• [Required work] Reproduce, exactly and in full, only the lines below from the one containing "15,019 | 25.5% |" through the one containing "General Election Results: Treasurer, p.".

+++ Records for the task

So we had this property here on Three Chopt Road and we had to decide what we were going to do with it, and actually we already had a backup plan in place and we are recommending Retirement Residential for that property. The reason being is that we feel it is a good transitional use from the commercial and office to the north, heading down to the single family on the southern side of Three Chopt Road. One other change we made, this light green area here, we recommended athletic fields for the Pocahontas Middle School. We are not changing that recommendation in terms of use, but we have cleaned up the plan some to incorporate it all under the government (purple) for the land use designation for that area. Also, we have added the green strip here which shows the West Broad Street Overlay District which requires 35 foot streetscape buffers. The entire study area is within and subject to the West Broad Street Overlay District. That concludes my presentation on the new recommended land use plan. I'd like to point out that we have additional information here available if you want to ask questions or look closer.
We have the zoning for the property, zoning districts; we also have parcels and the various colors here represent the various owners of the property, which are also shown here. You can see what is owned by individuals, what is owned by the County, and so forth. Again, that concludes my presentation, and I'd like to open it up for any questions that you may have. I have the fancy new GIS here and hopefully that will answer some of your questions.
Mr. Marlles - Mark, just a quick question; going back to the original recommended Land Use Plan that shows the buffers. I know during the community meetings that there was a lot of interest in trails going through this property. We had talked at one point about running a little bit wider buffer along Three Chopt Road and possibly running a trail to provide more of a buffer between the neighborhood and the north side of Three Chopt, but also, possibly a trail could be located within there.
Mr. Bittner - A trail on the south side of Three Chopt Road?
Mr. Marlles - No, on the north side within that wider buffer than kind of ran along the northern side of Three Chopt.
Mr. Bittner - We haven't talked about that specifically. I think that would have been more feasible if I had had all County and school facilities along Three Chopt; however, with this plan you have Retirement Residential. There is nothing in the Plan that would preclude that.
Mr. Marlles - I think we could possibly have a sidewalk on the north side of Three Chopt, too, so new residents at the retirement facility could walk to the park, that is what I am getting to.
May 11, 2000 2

++++++
+++ Records for the task

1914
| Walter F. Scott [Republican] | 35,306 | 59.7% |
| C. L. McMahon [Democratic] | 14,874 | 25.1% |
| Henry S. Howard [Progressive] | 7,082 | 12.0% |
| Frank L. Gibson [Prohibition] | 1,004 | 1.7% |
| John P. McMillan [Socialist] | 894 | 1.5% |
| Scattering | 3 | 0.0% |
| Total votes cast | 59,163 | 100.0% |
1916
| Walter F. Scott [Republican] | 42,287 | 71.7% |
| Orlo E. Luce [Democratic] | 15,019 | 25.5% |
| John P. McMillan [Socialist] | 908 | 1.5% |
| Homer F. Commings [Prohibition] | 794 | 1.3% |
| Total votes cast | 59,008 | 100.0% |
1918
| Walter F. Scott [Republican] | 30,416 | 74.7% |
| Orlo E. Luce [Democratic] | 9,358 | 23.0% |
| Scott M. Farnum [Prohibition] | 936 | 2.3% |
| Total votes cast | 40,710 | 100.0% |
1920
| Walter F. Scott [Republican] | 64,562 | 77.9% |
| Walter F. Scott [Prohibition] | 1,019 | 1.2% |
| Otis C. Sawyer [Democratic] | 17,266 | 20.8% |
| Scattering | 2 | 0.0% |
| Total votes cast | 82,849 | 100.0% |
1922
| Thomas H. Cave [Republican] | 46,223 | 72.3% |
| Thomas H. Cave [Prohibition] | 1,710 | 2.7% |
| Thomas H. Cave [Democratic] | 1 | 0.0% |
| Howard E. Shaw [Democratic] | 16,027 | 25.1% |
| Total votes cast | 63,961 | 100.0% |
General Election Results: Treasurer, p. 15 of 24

++++++
+++ Records for the task

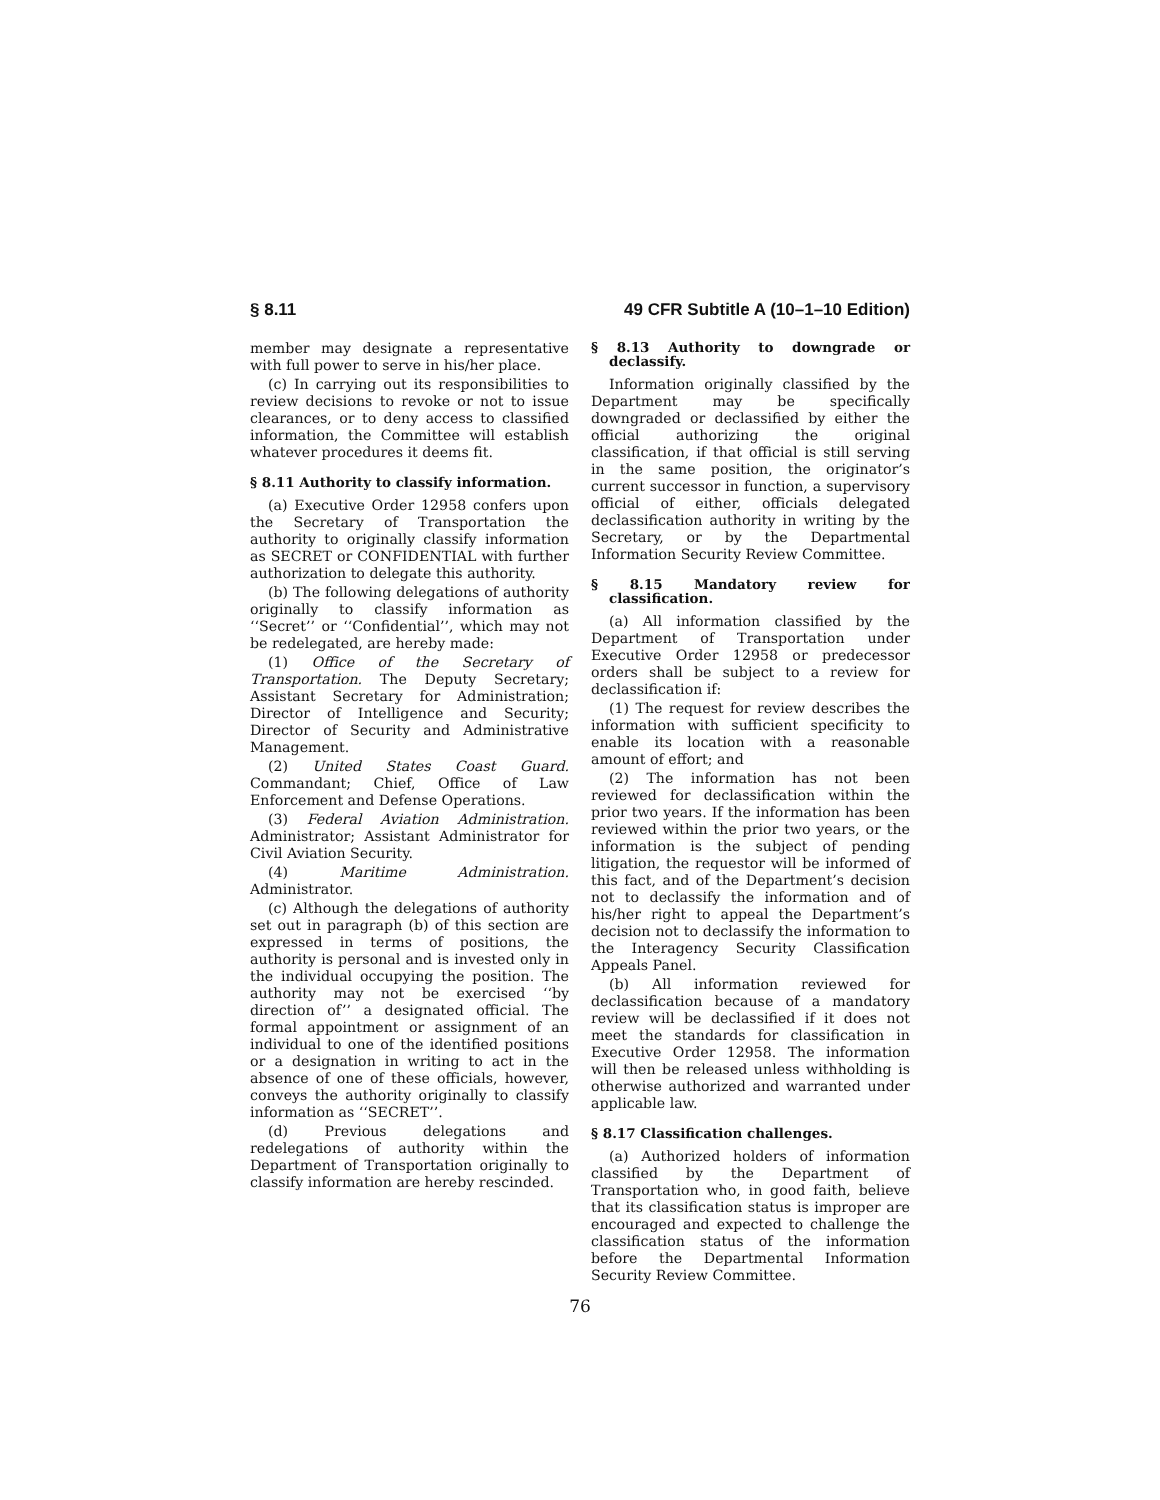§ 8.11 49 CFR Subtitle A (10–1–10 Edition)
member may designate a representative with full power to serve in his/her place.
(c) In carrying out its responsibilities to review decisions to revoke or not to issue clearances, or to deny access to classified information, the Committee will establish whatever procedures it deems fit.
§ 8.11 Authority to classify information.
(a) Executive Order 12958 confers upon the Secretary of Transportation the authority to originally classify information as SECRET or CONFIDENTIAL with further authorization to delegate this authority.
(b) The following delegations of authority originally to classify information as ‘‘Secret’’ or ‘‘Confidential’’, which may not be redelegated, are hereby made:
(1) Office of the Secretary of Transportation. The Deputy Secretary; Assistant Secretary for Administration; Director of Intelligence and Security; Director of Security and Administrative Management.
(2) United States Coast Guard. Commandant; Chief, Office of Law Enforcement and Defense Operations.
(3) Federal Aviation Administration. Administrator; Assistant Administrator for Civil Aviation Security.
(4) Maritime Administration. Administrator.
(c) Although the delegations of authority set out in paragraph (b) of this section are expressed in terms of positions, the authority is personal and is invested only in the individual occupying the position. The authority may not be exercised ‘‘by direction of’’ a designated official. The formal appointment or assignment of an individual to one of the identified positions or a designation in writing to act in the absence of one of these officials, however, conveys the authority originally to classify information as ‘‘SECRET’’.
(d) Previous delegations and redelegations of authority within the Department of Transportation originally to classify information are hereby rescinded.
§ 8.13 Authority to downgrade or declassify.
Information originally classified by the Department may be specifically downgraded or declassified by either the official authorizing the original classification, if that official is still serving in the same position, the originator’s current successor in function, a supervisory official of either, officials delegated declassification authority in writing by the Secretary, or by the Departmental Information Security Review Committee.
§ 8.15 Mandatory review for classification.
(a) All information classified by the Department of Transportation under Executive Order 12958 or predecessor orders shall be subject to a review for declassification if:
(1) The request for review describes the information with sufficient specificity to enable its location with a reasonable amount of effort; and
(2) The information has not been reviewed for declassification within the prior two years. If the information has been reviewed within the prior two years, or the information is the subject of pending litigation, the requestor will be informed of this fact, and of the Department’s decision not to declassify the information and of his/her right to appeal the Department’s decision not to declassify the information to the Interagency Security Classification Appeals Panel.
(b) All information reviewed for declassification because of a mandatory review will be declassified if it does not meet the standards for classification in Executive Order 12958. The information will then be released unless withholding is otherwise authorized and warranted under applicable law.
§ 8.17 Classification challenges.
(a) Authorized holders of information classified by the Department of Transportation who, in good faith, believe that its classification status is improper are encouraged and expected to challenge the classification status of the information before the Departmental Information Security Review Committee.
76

++++++

• [Answer to the problem]
| Orlo E. Luce [Democratic] | 15,019 | 25.5% |
| John P. McMillan [Socialist] | 908 | 1.5% |
| Homer F. Commings [Prohibition] | 794 | 1.3% |
| Total votes cast | 59,008 | 100.0% |
1918
| Walter F. Scott [Republican] | 30,416 | 74.7% |
| Orlo E. Luce [Democratic] | 9,358 | 23.0% |
| Scott M. Farnum [Prohibition] | 936 | 2.3% |
| Total votes cast | 40,710 | 100.0% |
1920
| Walter F. Scott [Republican] | 64,562 | 77.9% |
| Walter F. Scott [Prohibition] | 1,019 | 1.2% |
| Otis C. Sawyer [Democratic] | 17,266 | 20.8% |
| Scattering | 2 | 0.0% |
| Total votes cast | 82,849 | 100.0% |
1922
| Thomas H. Cave [Republican] | 46,223 | 72.3% |
| Thomas H. Cave [Prohibition] | 1,710 | 2.7% |
| Thomas H. Cave [Democratic] | 1 | 0.0% |
| Howard E. Shaw [Democratic] | 16,027 | 25.1% |
| Total votes cast | 63,961 | 100.0% |
General Election Results: Treasurer, p. 15 of 24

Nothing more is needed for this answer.